É noite; o astro saudoso Rompe a custo um plúmbeo céu, Tolda-lhe o rosto formoso Alvacento, húmido véu: Traz perdida a cor de prata, Nas águas não se retrata, Não beija no campo a flor, Não traz cortejo de estrelas, Não fala d'amor às belas, Não fala aos homens d'amor.
Meiga lua! os teus segredos Onde os deixaste ficar? Deixaste-os nos arvoredos Das praias d'além do mar? Foi na terra tua amada, Nessa terra tão banhada Por teu límpido clarão?

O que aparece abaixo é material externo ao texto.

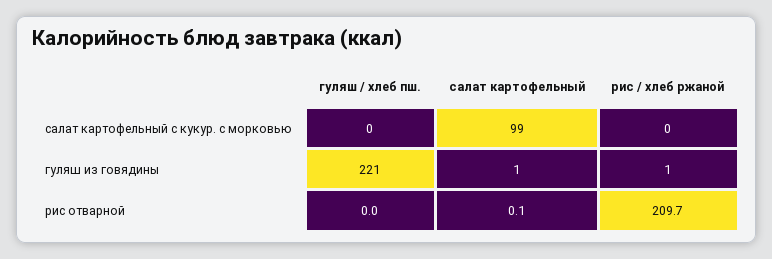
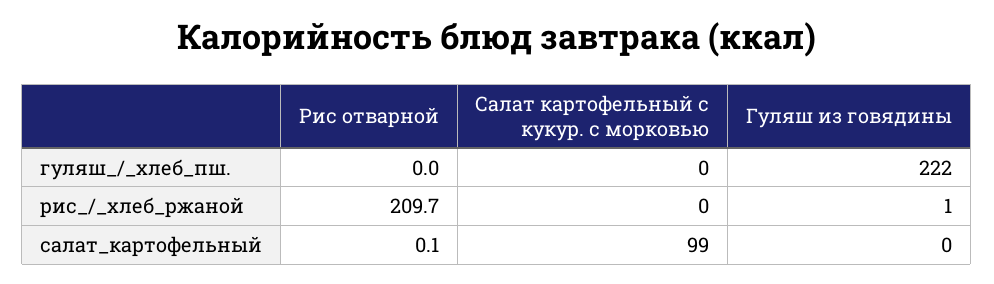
  {
    "гуляш / хлеб пш.": {
      "салат картофельный с кукур. с морковью": 0,
-     "гуляш из говядины": 221,
+     "гуляш из говядины": 222,
      "рис отварной": 0
    },
    "салат картофельный": {
      "салат картофельный с кукур. с морковью": 99,
-     "гуляш из говядины": 1,
+     "гуляш из говядины": 0,
      "рис отварной": 0.1
    },
    "рис / хлеб ржаной": {
      "салат картофельный с кукур. с морковью": 0,
      "гуляш из говядины": 1,
      "рис отварной": 209.7
    }
  }

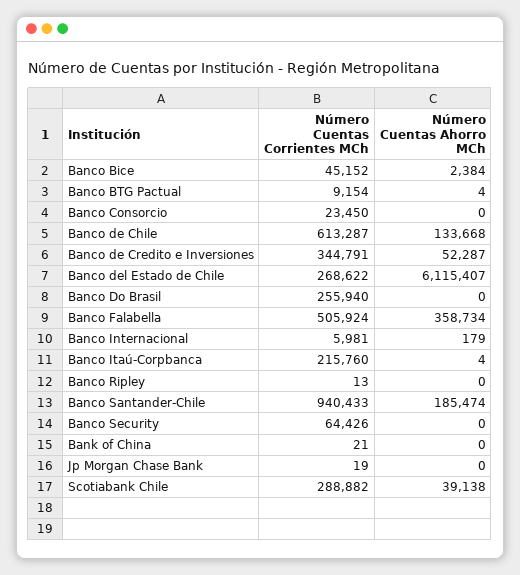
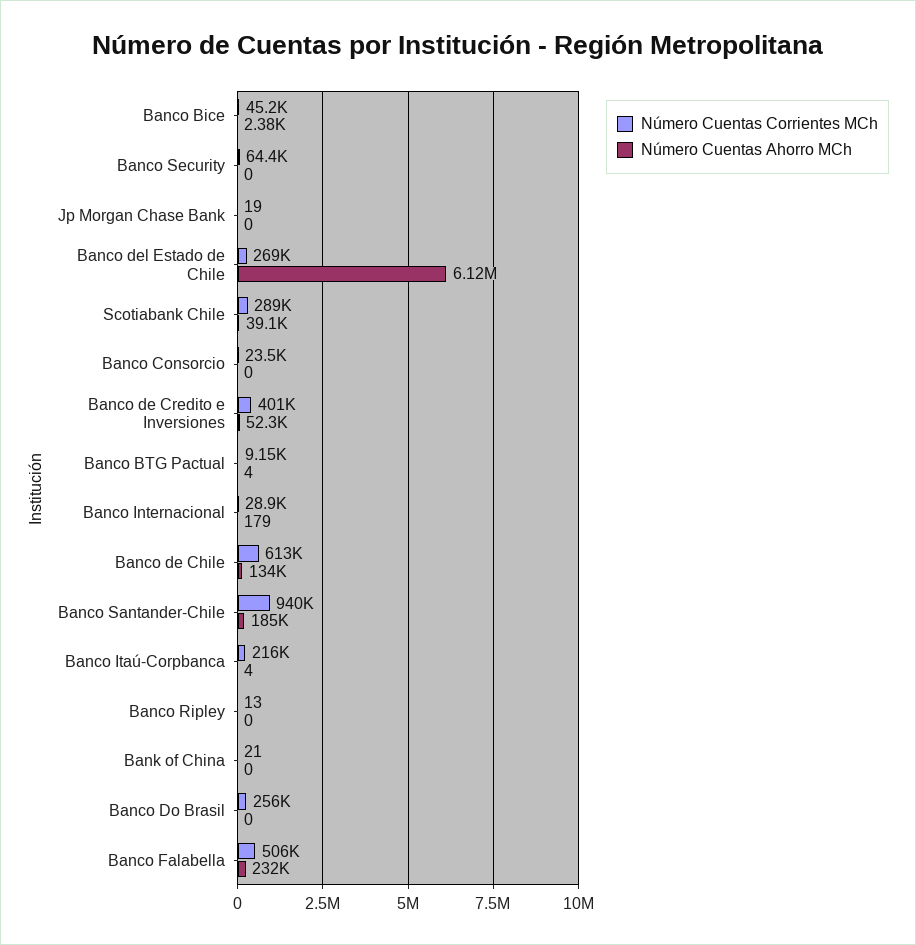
  {
    "Número Cuentas Corrientes MCh": {
      "Banco Bice": 45152,
      "Banco BTG Pactual": 9154,
      "Banco Consorcio": 23450,
      "Banco de Chile": 613287,
-     "Banco de Credito e Inversiones": 344791,
+     "Banco de Credito e Inversiones": 401000,
      "Banco del Estado de Chile": 268622,
      "Banco Do Brasil": 255940,
      "Banco Falabella": 505924,
-     "Banco Internacional": 5981,
+     "Banco Internacional": 28900,
      "Banco Itaú-Corpbanca": 215760,
      "Banco Ripley": 13,
      "Banco Santander-Chile": 940433,
      "Banco Security": 64426,
      "Bank of China": 21,
      "Jp Morgan Chase Bank": 19,
      "Scotiabank Chile": 288882
    },
    "Número Cuentas Ahorro MCh": {
      "Banco Bice": 2384,
      "Banco BTG Pactual": 4,
      "Banco Consorcio": 0,
      "Banco de Chile": 133668,
      "Banco de Credito e Inversiones": 52287,
      "Banco del Estado de Chile": 6115407,
      "Banco Do Brasil": 0,
-     "Banco Falabella": 358734,
+     "Banco Falabella": 232000,
      "Banco Internacional": 179,
      "Banco Itaú-Corpbanca": 4,
      "Banco Ripley": 0,
      "Banco Santander-Chile": 185474,
      "Banco Security": 0,
      "Bank of China": 0,
      "Jp Morgan Chase Bank": 0,
      "Scotiabank Chile": 39138
    }
  }

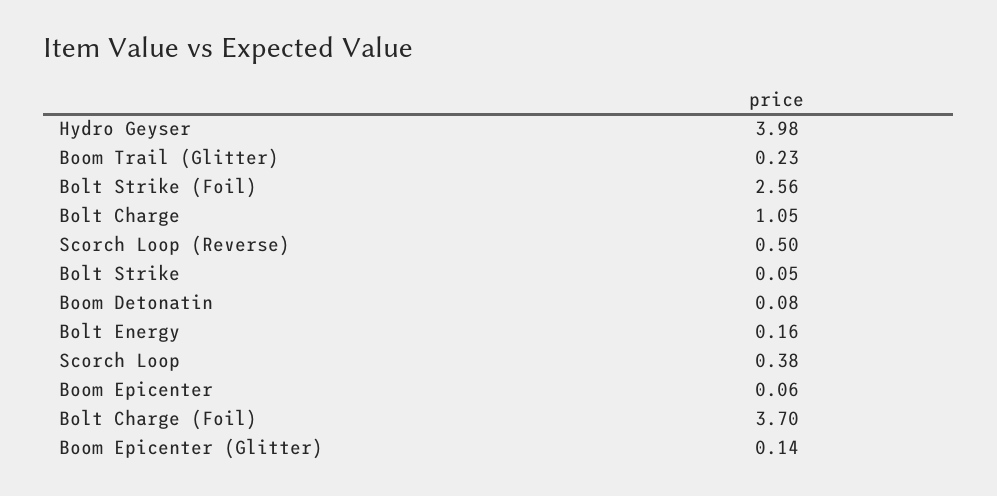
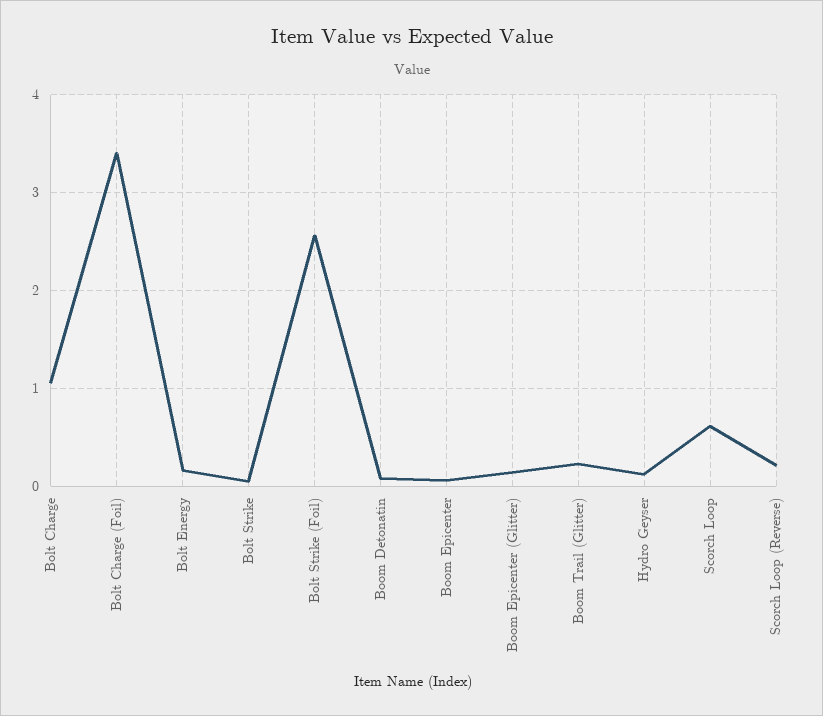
  {
-   "Hydro Geyser": 3.98,
+   "Hydro Geyser": 0.1,
    "Boom Trail (Glitter)": 0.23,
    "Bolt Strike (Foil)": 2.56,
    "Bolt Charge": 1.05,
-   "Scorch Loop (Reverse)": 0.5,
+   "Scorch Loop (Reverse)": 0.2,
    "Bolt Strike": 0.05,
    "Boom Detonatin": 0.08,
    "Bolt Energy": 0.16,
-   "Scorch Loop": 0.38,
+   "Scorch Loop": 0.6,
    "Boom Epicenter": 0.06,
-   "Bolt Charge (Foil)": 3.7,
+   "Bolt Charge (Foil)": 3.4,
    "Boom Epicenter (Glitter)": 0.14
  }

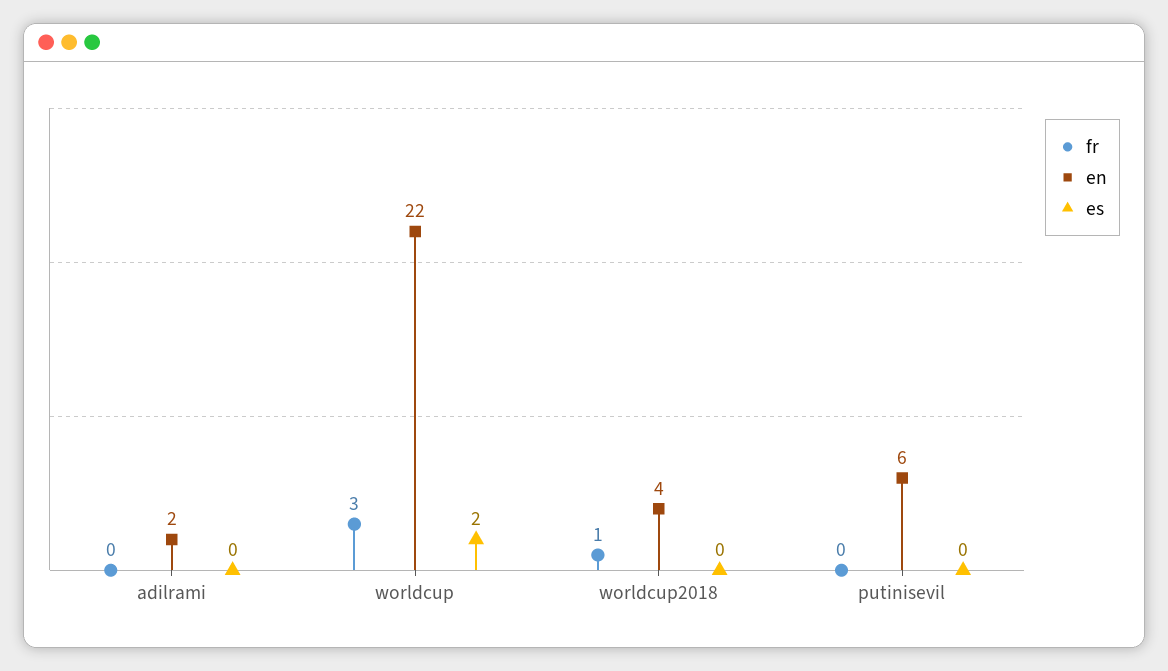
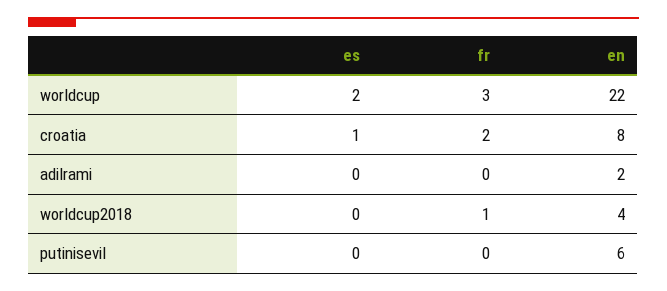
  {
    "fr": {
      "adilrami": 0,
      "worldcup": 3,
      "worldcup2018": 1,
-     "putinisevil": 0
+     "putinisevil": 0,
+     "croatia": 2
    },
    "en": {
      "adilrami": 2,
      "worldcup": 22,
      "worldcup2018": 4,
-     "putinisevil": 6
+     "putinisevil": 6,
+     "croatia": 8
    },
    "es": {
      "adilrami": 0,
      "worldcup": 2,
      "worldcup2018": 0,
-     "putinisevil": 0
+     "putinisevil": 0,
+     "croatia": 1
    }
  }

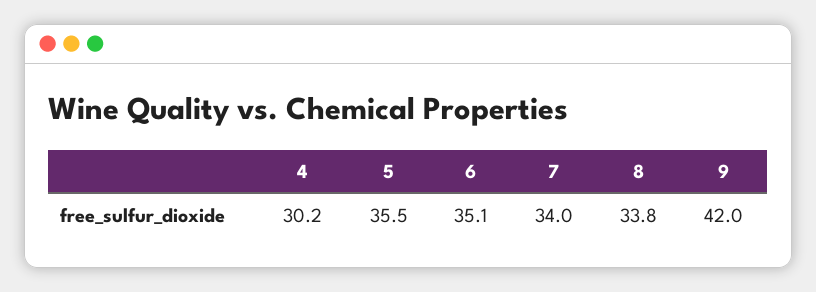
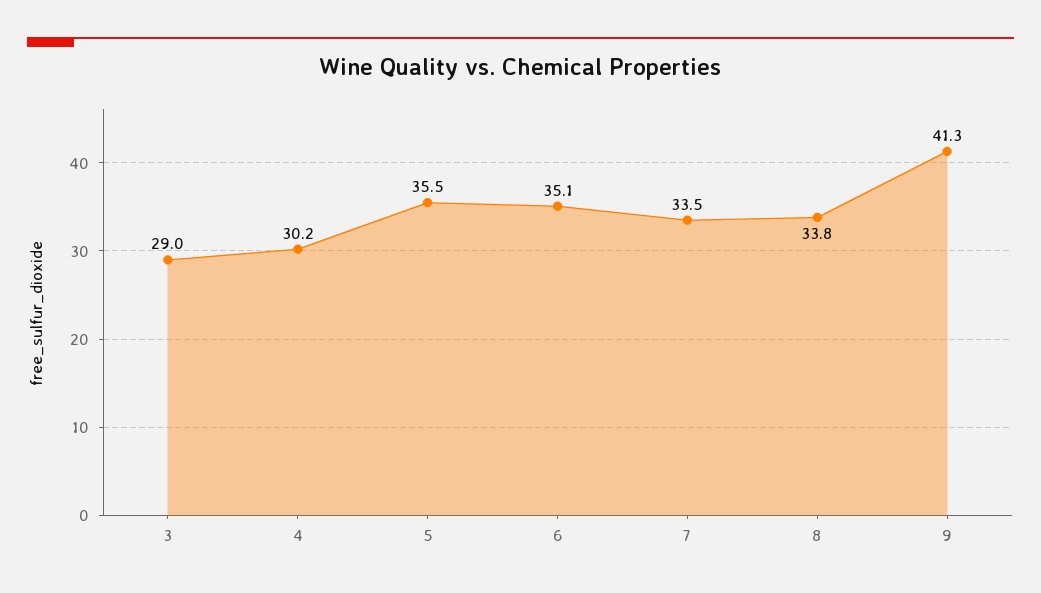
  {
    "4": 30.2,
    "5": 35.5,
    "6": 35.1,
-   "7": 34,
+   "7": 33.5,
    "8": 33.8,
-   "9": 42
+   "9": 41.3,
+   "3": 29
  }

Foi na terra dos verdores, Na pátria dos meus amores, Pátria do meu coração?
Oh! que foi!. .. deixaste o brilho Nos montes de Portugal, Lá onde nasce o tomilho, Onde há fontes de cristal; Lá onde viceja a rosa, Onde a leve mariposa Se espaneja à luz do sol; Lá onde Deus concedera Que em noites de Primavera Se escutasse o rouxinol.
Tu vens, ó lua, tu deixas Talvez há pouco o país, Onde do bosque as madeixas Já têm um flóreo matiz; Amaste do ar a doçura, Do azul céu a formosura, Das águas o suspirar; Como hás-de agora entre gelos Dardejar teus raios belos, Fumo e névoa aqui amar?
Quem viu as margens do Lima, Do Mondego os salgueirais, Quem andou por Tejo acima, Por cima dos seus cristais, Quem foi ao meu pátrio Douro, Sobre fina areia d'ouro, Raios de prata esparzir, Não pode amar outra terra" Nem sob o céu d'Inglaterra Doces sorrisos sorrir.
Das cidades a princesa Tens aqui; mas Deus, igual Não quis dar-lhe essa lindeza Do teu e meu Portugal; Aqui, a indústria e as artes, Além, de todas as partes, A natureza sem véu; Aqui, oiro e pedrarias, Ruas mil, mil arcarias, Além, a terra e o céu!
Vastas serras de tijolo, Estátuas, praças sem fim Retalham, cobrem o solo, Mas não me encantam a mim; Na minha pátria, uma aldeia, Por noites de lua cheia, É tão bela e tão feliz! ... Amo as casinhas da serra, Co'a lua da minha terra, Nas terras do meu país.
Eu e tu, casta deidade, Padecemos igual dor, Temos a mesma saudade, Sentimos o mesmo amor: Em Portugal, o teu rosto, De riso e luz é composto, Aqui, triste e sem clarão; Eu lá, sinto-me contente, Aqui, 'lembrança pungente Faz-me negro o coração.
Eia, pois, ó astro amigo, Voltemos aos puros céus, Leva-me, ó lua, contigo Preso num raio dos teus; Voltemos ambos, voltemos, Que nem eu, nem tu podemos Aqui ser quais Deus nos fez; Terás brilho, eu terei vida, Eu já livre, e tu despida Das nuvens do céu inglês.